## DIRECTIVE
The answer must be an exact transcription of the lines below from the first through the one containing "Orthophoniste à Paris", with the pictures left out; please add nothing else.

## INPUT DATA
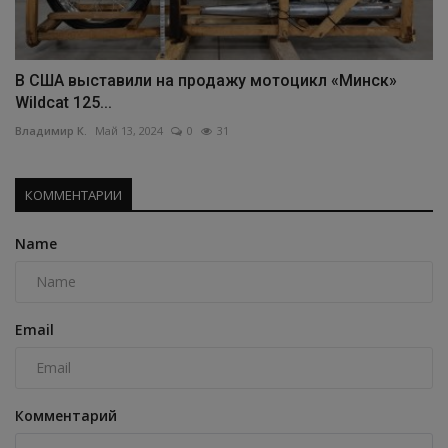
В США выставили на продажу мотоцикл «Минск»
Wildcat 125...
Владимир К.
Май 13, 2024
0
31
КОММЕНТАРИИ
Name
Email
Комментарий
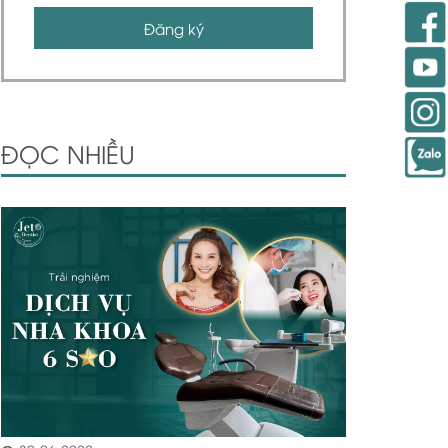
Đăng ký
ĐỌC NHIỀU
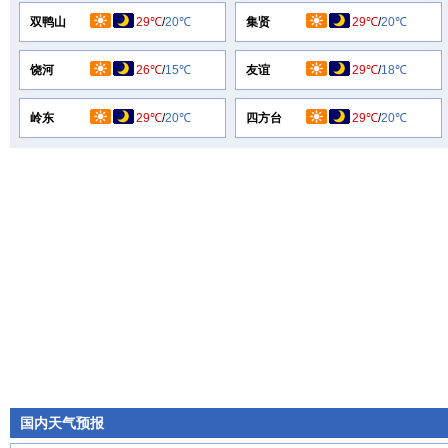
双鸭山
29℃
/
20℃
集贤
29℃
/
20℃
饶河
26℃
/
15℃
友谊
29℃
/
18℃
岭东
29℃
/
20℃
四方台
29℃
/
20℃
国内天气预报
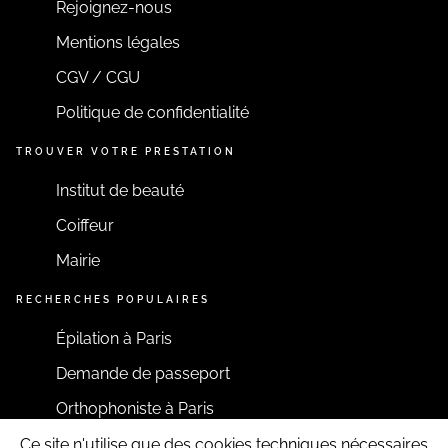
Rejoignez-nous
Mentions légales
CGV / CGU
Politique de confidentialité
TROUVER VOTRE PRESTATION
Institut de beauté
Coiffeur
Mairie
RECHERCHES POPULAIRES
Épilation à Paris
Demande de passeport
Orthophoniste à Paris
Ce site n'utilise que des cookies techniques nécessaires
RESTONS CONNECTÉS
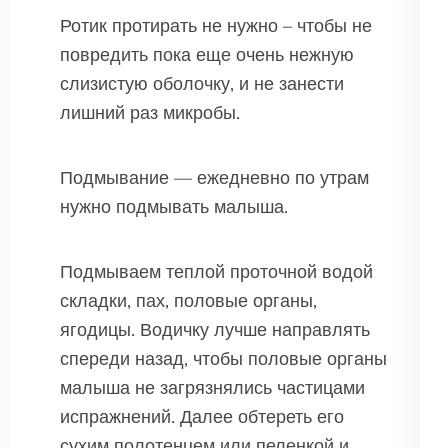
Ротик протирать не нужно – чтобы не
повредить пока еще очень нежную
слизистую оболочку, и не занести
лишний раз микробы.
Подмывание — ежедневно по утрам
нужно подмывать малыша.
Подмываем теплой проточной водой
складки, пах, половые органы,
ягодицы. Водичку лучше направлять
спереди назад, чтобы половые органы
малыша не загрязнялись частицами
испражнений. Далее обтереть его
сухим полотенцем или пеленкой и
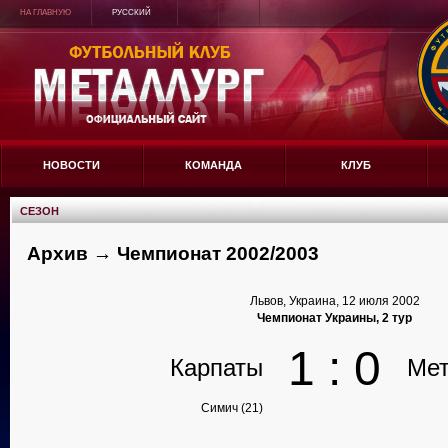
НА ГЛАВНУЮ
РУССКИЙ
НОВОСТИ
КОМАНДА
КЛУБ
СЕЗОН
Архив → Чемпионат 2002/2003
Львов, Украина, 12 июля 2002
Чемпионат Украины, 2 тур
1 : 0
Карпаты
Мет
Симич (21)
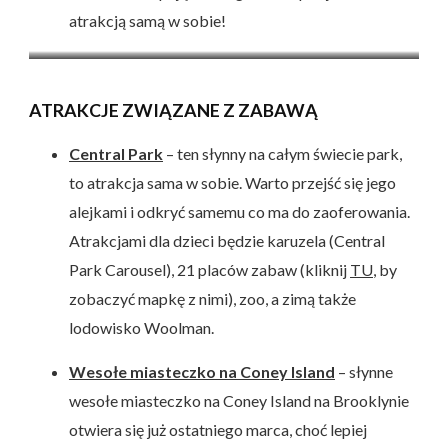
atrakcją samą w sobie!
Stadion NY Yankees
Sklep NBA
ATRAKCJE ZWIĄZANE Z ZABAWĄ
Central Park
– ten słynny na całym świecie park,
to atrakcja sama w sobie. Warto przejść się jego
alejkami i odkryć samemu co ma do zaoferowania.
Atrakcjami dla dzieci będzie karuzela (Central
Park Carousel), 21 placów zabaw (kliknij
TU
, by
zobaczyć mapkę z nimi), zoo, a zimą także
lodowisko Woolman.
Wesołe miasteczko na Coney Island
– słynne
wesołe miasteczko na Coney Island na Brooklynie
otwiera się już ostatniego marca, choć lepiej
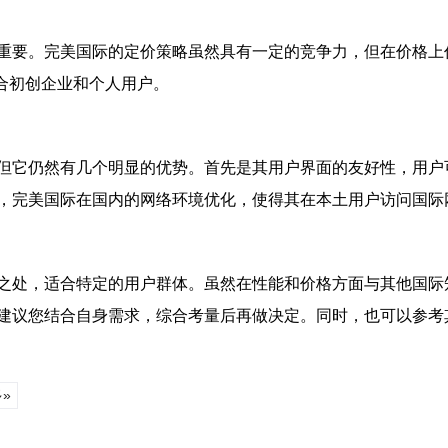
重要。完美国际的定价策略虽然具有一定的竞争力，但在价格上仍
，适合初创企业和个人用户。
但它仍然有几个明显的优势。首先是其用户界面的友好性，用户
，完美国际在国内的网络环境优化，使得其在本土用户访问国际
之处，适合特定的用户群体。虽然在性能和价格方面与其他国际
建议您结合自身需求，综合考量后再做决定。同时，也可以参考
»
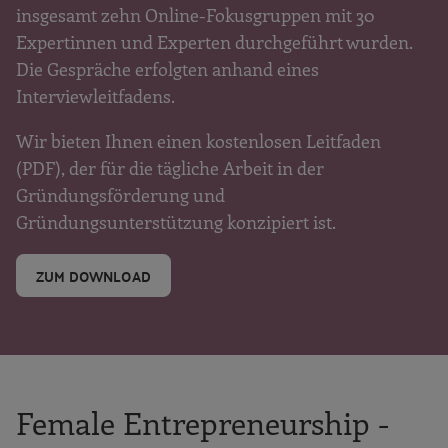
insgesamt zehn Online-Fokusgruppen mit 30
Expertinnen und Experten durchgeführt wurden.
Die Gespräche erfolgten anhand eines
Interviewleitfadens.
Wir bieten Ihnen einen kostenlosen Leitfaden
(PDF), der für die tägliche Arbeit in der
Gründungsförderung und
Gründungsunterstützung konzipiert ist.
ZUM DOWNLOAD
Female Entrepreneurship -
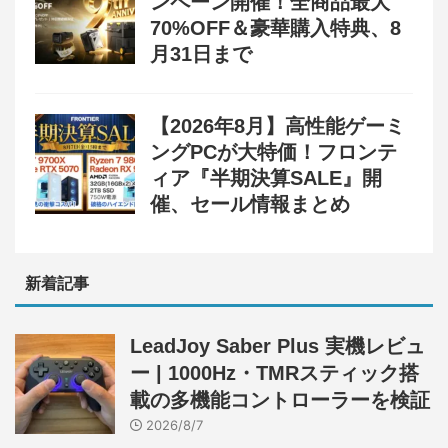
ンペーン開催！全商品最大
70%OFF＆豪華購入特典、8
月31日まで
【2026年8月】高性能ゲーミ
ングPCが大特価！フロンテ
ィア『半期決算SALE』開
催、セール情報まとめ
新着記事
LeadJoy Saber Plus 実機レビュ
ー | 1000Hz・TMRスティック搭
載の多機能コントローラーを検証
2026/8/7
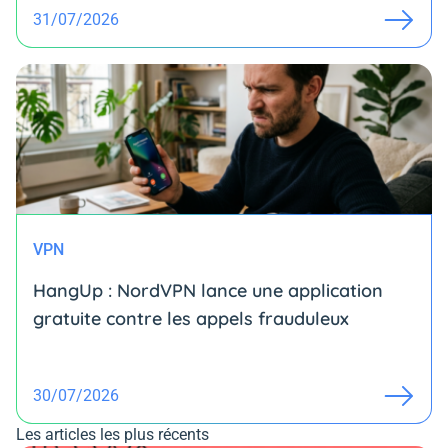
31/07/2026
VPN
HangUp : NordVPN lance une application
gratuite contre les appels frauduleux
30/07/2026
Les articles les plus récents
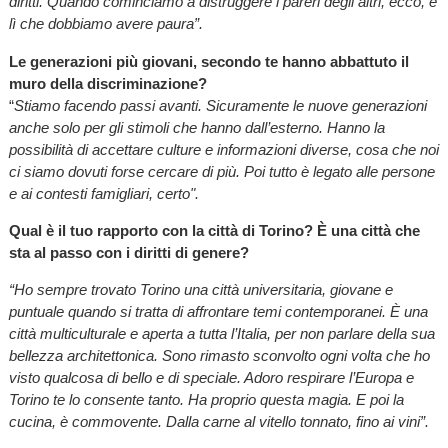
diritti. Quando cominciamo a distruggere i pareri degli altri, ecco, è
lì che dobbiamo avere paura”.
Le generazioni più giovani, secondo te hanno abbattuto il
muro della discriminazione?
“
Stiamo facendo passi avanti. Sicuramente le nuove generazioni
anche solo per gli stimoli che hanno dall’esterno. Hanno la
possibilità di accettare culture e informazioni diverse, cosa che noi
ci siamo dovuti forse cercare di più. Poi tutto è legato alle persone
e ai contesti famigliari, certo".
Qual è il tuo rapporto con la città di Torino?
È una città che
sta al passo con i diritti di genere?
“Ho sempre trovato Torino una città universitaria, giovane e
puntuale quando si tratta di affrontare temi contemporanei. È una
città multiculturale e aperta a tutta l’Italia, per non parlare della sua
bellezza architettonica. Sono rimasto sconvolto ogni volta che ho
visto qualcosa di bello e di speciale. Adoro respirare l’Europa e
Torino te lo consente tanto. Ha proprio questa magia. E poi la
cucina, è commovente. Dalla carne al vitello tonnato, fino ai vini”.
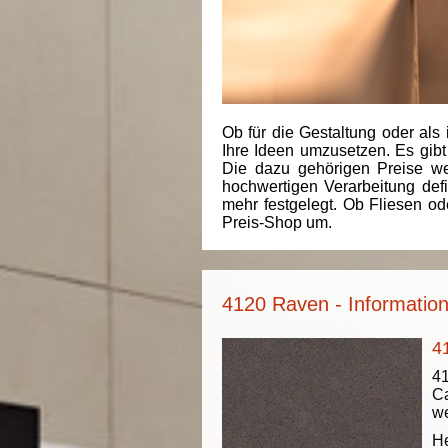
Ob für die Gestaltung oder als 
Ihre Ideen umzusetzen. Es gibt
Die dazu gehörigen Preise we
hochwertigen Verarbeitung de
mehr festgelegt. Ob Fliesen od
Preis-Shop um.
4120 Raven - Informatio
4
41
Ca
we
He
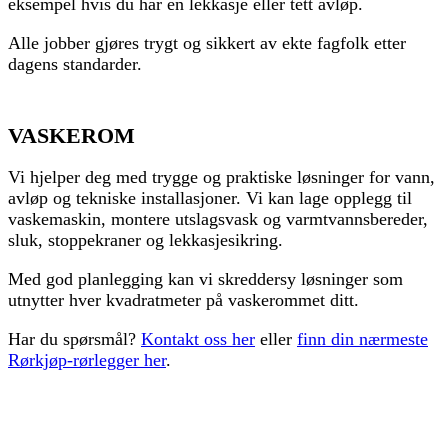
eksempel hvis du har en lekkasje eller tett avløp.
Alle jobber gjøres trygt og sikkert av ekte fagfolk etter
dagens standarder.
VASKEROM
Vi hjelper deg med trygge og praktiske løsninger for vann,
avløp og tekniske installasjoner. Vi kan lage opplegg til
vaskemaskin, montere utslagsvask og varmtvannsbereder,
sluk, stoppekraner og lekkasjesikring.
Med god planlegging kan vi skreddersy løsninger som
utnytter hver kvadratmeter på vaskerommet ditt.
Har du spørsmål?
Kontakt oss her
eller
finn din nærmeste
Rørkjøp-rørlegger her
.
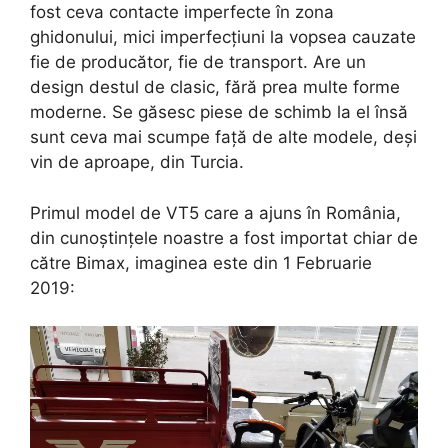
fost ceva contacte imperfecte în zona
ghidonului, mici imperfecțiuni la vopsea cauzate
fie de producător, fie de transport. Are un
design destul de clasic, fără prea multe forme
moderne. Se găsesc piese de schimb la el însă
sunt ceva mai scumpe față de alte modele, deși
vin de aproape, din Turcia.
Primul model de VT5 care a ajuns în România,
din cunoștințele noastre a fost importat chiar de
către Bimax, imaginea este din 1 Februarie
2019:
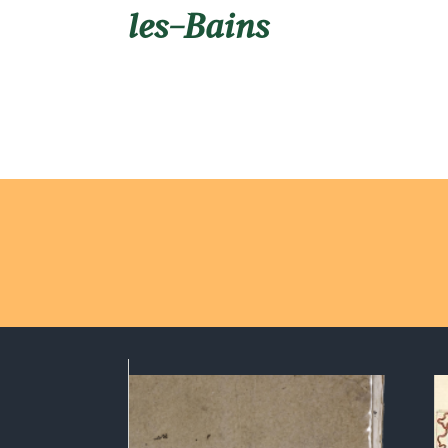
les-Bains
CHRONIQUE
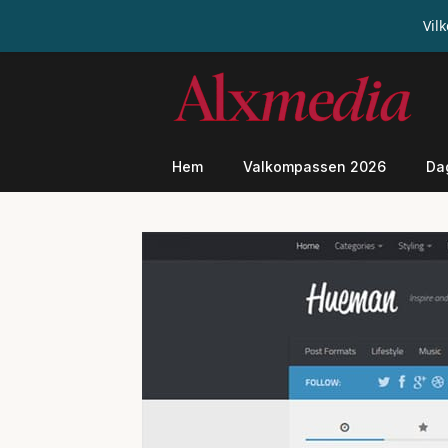
Vil
Hoppa
till
innehåll
Hem
Valkompassen 2026
Da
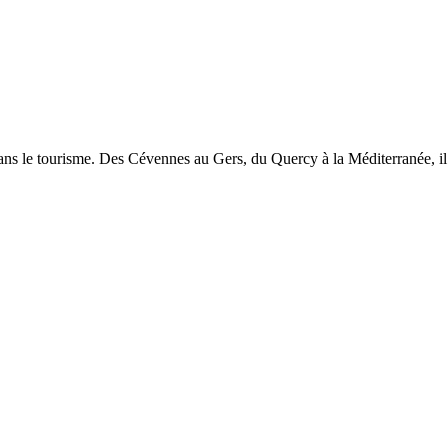
 dans le tourisme. Des Cévennes au Gers, du Quercy à la Méditerranée, il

## PROBLEM SOLUTION
В США выставили на продажу мотоцикл «Минск»
Wildcat 125...
Владимир К.
Май 13, 2024
0
31
КОММЕНТАРИИ
Name
Email
Комментарий
Đăng ký
ĐỌC NHIỀU
双鸭山
29℃
/
20℃
集贤
29℃
/
20℃
饶河
26℃
/
15℃
友谊
29℃
/
18℃
岭东
29℃
/
20℃
四方台
29℃
/
20℃
国内天气预报
Rejoignez-nous
Mentions légales
CGV / CGU
Politique de confidentialité
TROUVER VOTRE PRESTATION
Institut de beauté
Coiffeur
Mairie
RECHERCHES POPULAIRES
Épilation à Paris
Demande de passeport
Orthophoniste à Paris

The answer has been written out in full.